Oficina del Bank of Amercia en Nueva York

04 de septiembre de 2014 (19:58 CET)

“¿Quién dirige las operaciones más lucrativas del mundo? ¿La mafia siciliana, el Ejército de Liberación Popular en China o la aristocracia cleptómana del Kremlin? Ninguno de ellos: es el sistema regulador estadounidense”.

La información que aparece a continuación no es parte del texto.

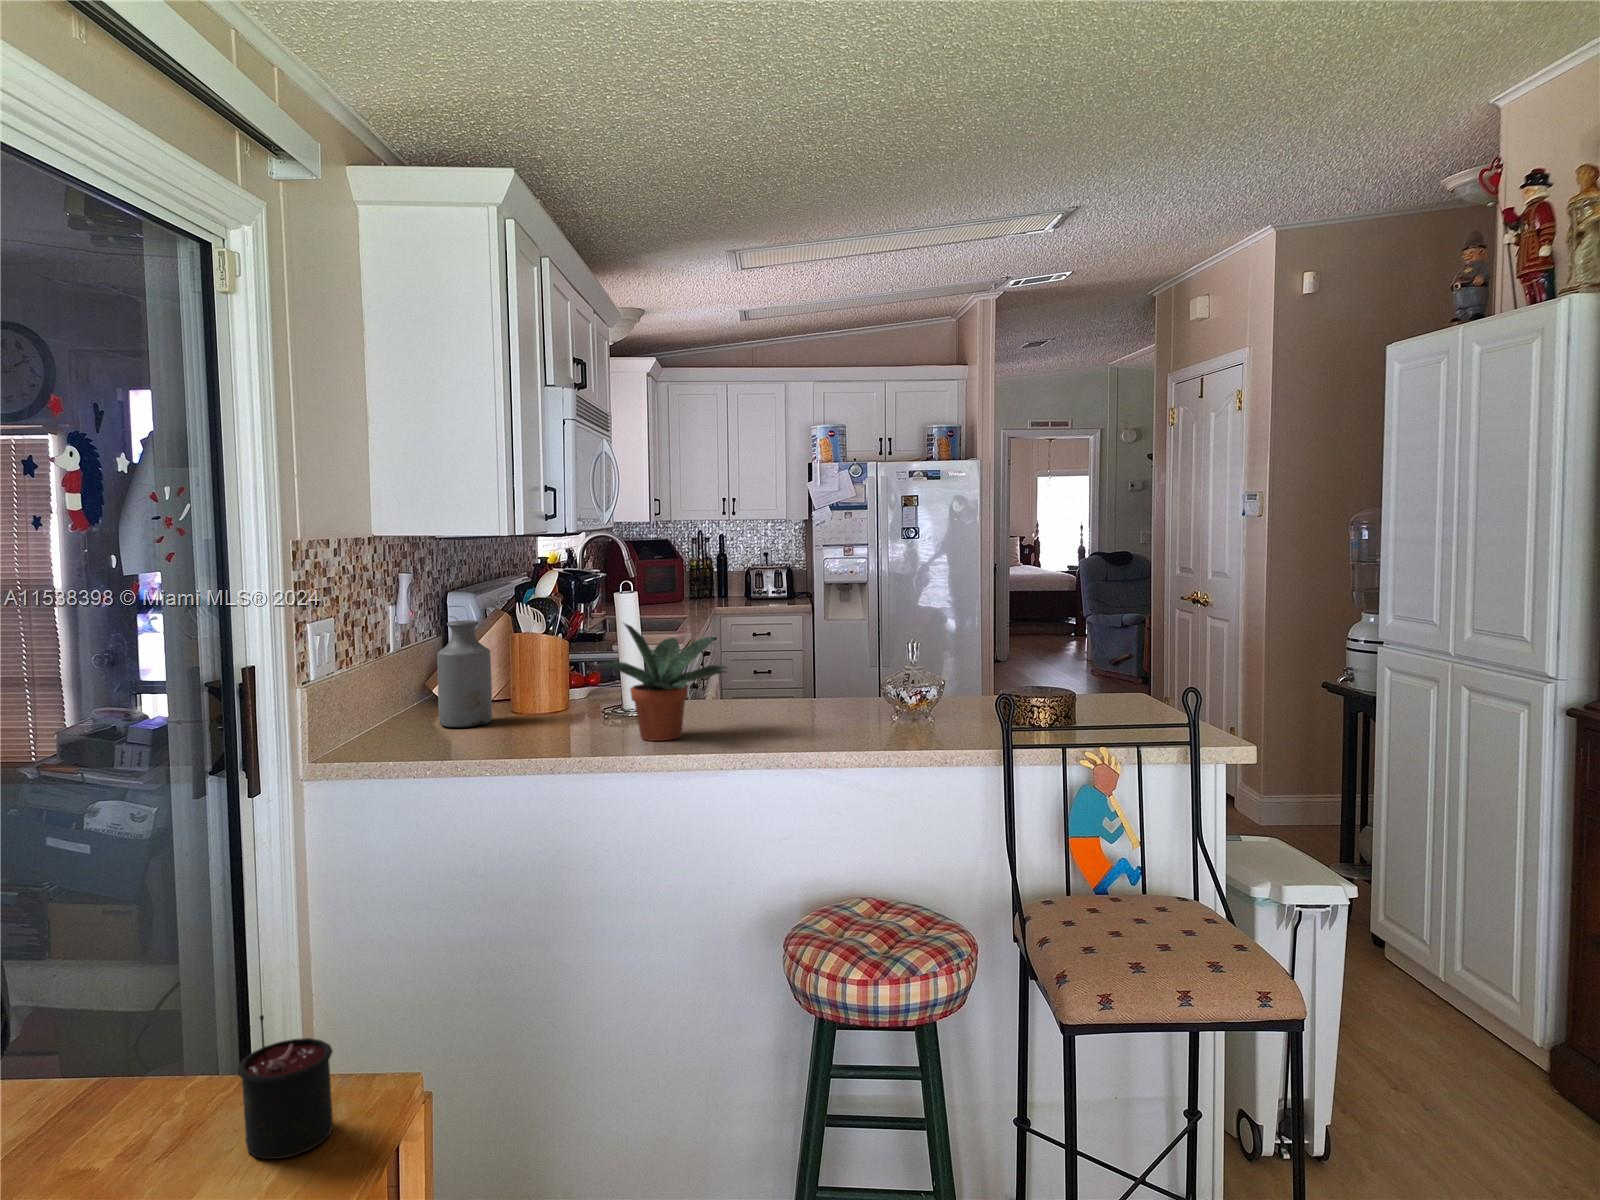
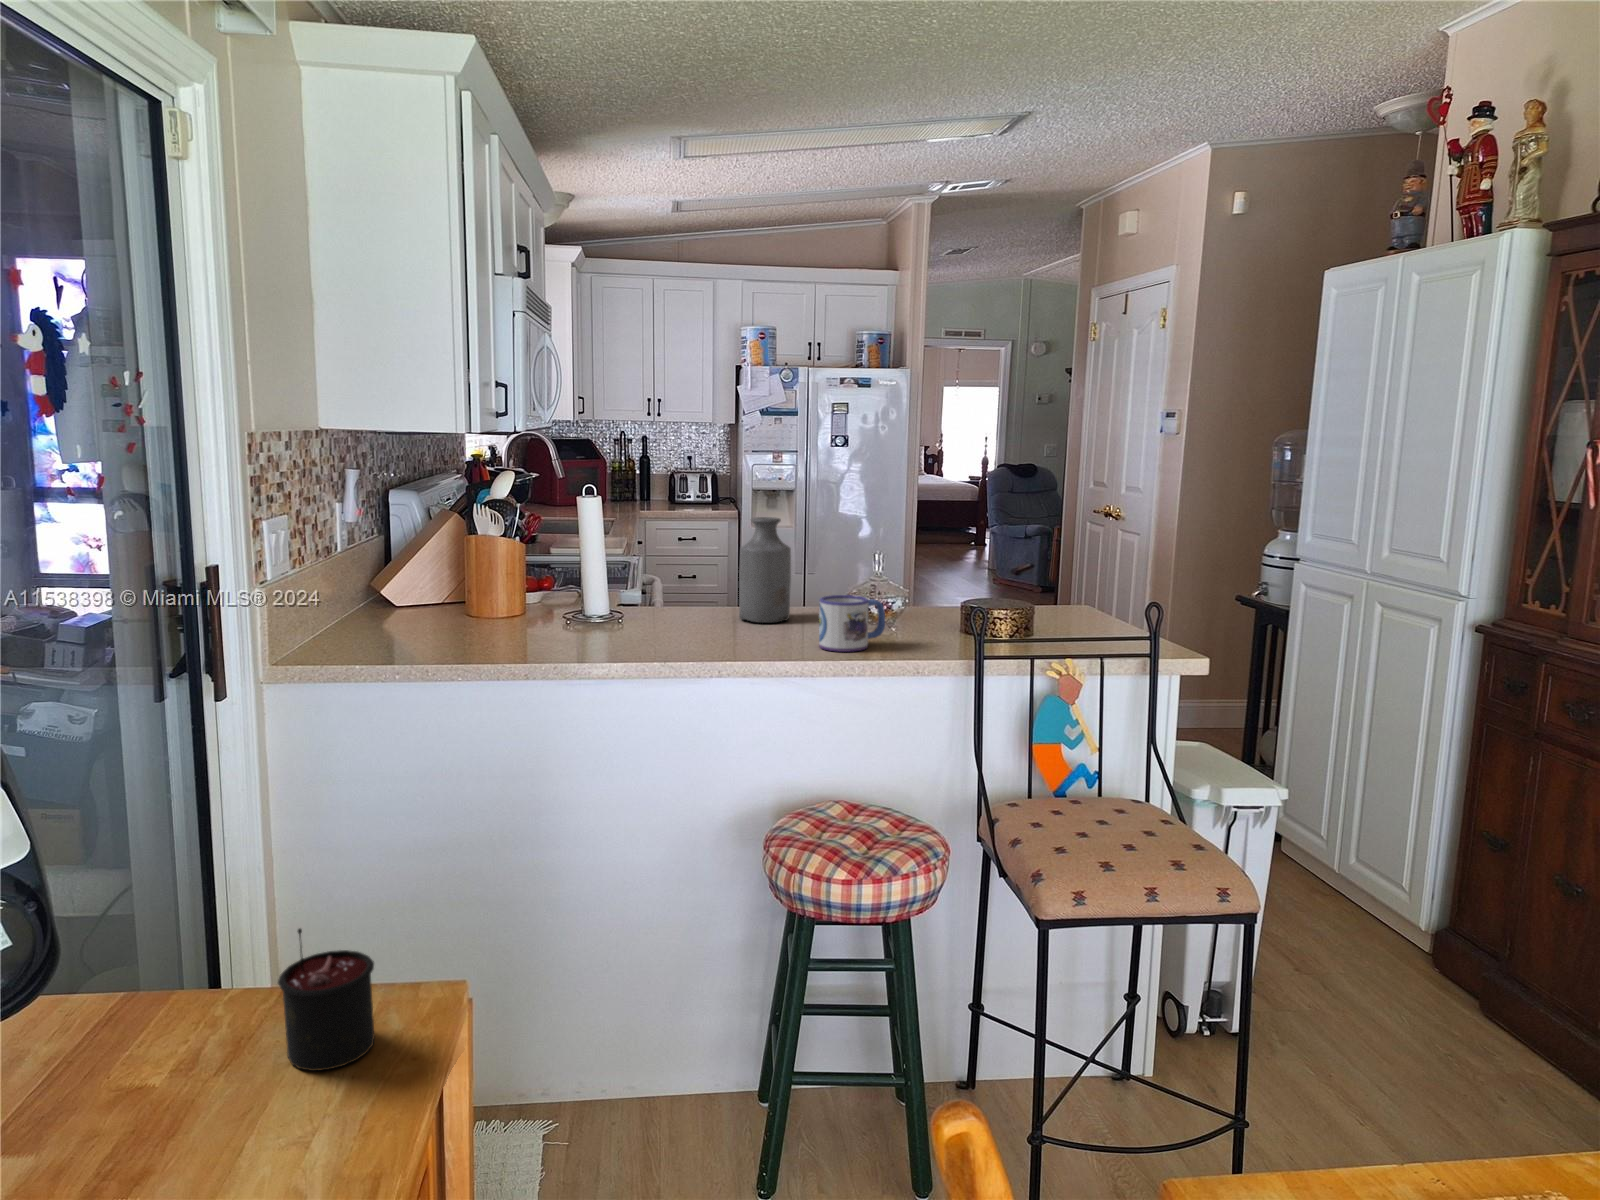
bottle: present [437,620,492,728] -> present [739,517,791,623]
potted plant: present [602,624,727,741] -> none [565,526,702,646]
mug: none [846,687,915,744] -> present [819,595,885,652]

La provocadora sentencia fue publicada la semana pasada en The Economist en un trabajo de varios artículos que resumen el estado de ánimo de grandes multinacionales en Estados Unidos. Las grandes empresas con operaciones en la primera economía del mundo se sienten perseguidas y hasta extorsionadas por un sistema con más de 300.000 cargos criminales que pocas veces las lleva a juicio y que casi siempre terminan pactando multas multimillonarias con fiscales y entes reguladores, según denuncia la revista británica.

Negociaciones secretas


Dos senadores estadounidenses de distinto signo político se han puesto de acuerdo para impulsar un proyecto de ley que termine con una práctica que levanta ampollas entre las grandes corporaciones americanas. La senadora demócrata Elizabeth Warren y el republicano Tom Coburn han propuesto que todas las negociaciones extrajudiciales con grandes compañías se hagan con luz y taquígrafos.

Los impulsores de la nueva ley quieren que un nuevo marco legal obligue a los fiscales y regulares a explicar por qué casi nunca las empresas que cometen delitos federales graves terminan en los tribunales.

La multa sistémica


Las multas a las grandes corporaciones estadounidenses han alcanzado cifras estratosféricas. Bank of America, JPMorgan Chase, Citigroup, Goldman Sachs han tenido que pagar 50.000 millones de dólares por las hipotecas basura, BNP Paribas entregó nueve mil millones de dólares por incumplir las sanciones contra Irán y Sudán y Toyota tuvo que hacer frente a 1,2 mil millones de dólares por defectos en los coches.

A pesar de que parte de las multas son merecidas por el mal comportamiento corporativo de algunas firmas, las empresas se quejan de que el sistema les obliga a pagar siempre para evitar el largo recorrido judicial que implica gastos millonarios y una enorme erosión para la imagen de las compañías. La acusación penal suele arruinar las carreras de los directivos y casi todos, asegura la publicación británica, prefieren pagar sean culpables o inocentes.